#### [Working data]
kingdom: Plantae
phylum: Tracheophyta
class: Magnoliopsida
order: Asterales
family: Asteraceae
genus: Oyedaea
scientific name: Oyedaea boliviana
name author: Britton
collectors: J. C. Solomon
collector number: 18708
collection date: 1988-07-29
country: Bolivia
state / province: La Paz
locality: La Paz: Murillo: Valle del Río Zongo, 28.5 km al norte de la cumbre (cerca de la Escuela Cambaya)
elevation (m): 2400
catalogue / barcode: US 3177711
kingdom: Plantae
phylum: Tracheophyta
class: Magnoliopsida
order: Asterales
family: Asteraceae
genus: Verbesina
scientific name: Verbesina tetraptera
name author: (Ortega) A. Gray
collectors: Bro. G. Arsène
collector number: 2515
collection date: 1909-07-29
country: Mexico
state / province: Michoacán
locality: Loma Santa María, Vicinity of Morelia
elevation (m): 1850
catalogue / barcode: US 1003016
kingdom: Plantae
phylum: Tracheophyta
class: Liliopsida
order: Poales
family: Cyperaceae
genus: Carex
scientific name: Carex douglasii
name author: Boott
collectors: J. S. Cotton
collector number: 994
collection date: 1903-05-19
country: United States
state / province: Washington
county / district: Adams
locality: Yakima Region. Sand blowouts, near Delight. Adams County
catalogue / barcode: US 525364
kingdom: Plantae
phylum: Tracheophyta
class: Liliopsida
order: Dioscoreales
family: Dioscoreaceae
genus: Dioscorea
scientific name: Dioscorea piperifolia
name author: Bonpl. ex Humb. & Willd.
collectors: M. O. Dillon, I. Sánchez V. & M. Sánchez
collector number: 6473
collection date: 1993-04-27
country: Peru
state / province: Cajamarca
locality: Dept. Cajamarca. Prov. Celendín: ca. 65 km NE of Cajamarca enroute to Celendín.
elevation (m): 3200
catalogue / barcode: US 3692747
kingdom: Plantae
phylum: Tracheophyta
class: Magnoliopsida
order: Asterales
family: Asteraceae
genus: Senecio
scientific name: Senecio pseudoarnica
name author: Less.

#### [What this task involves]
Count the lines in the material above that contain the string "catalogue". Reply with the number alone.

#### [Written solution]
4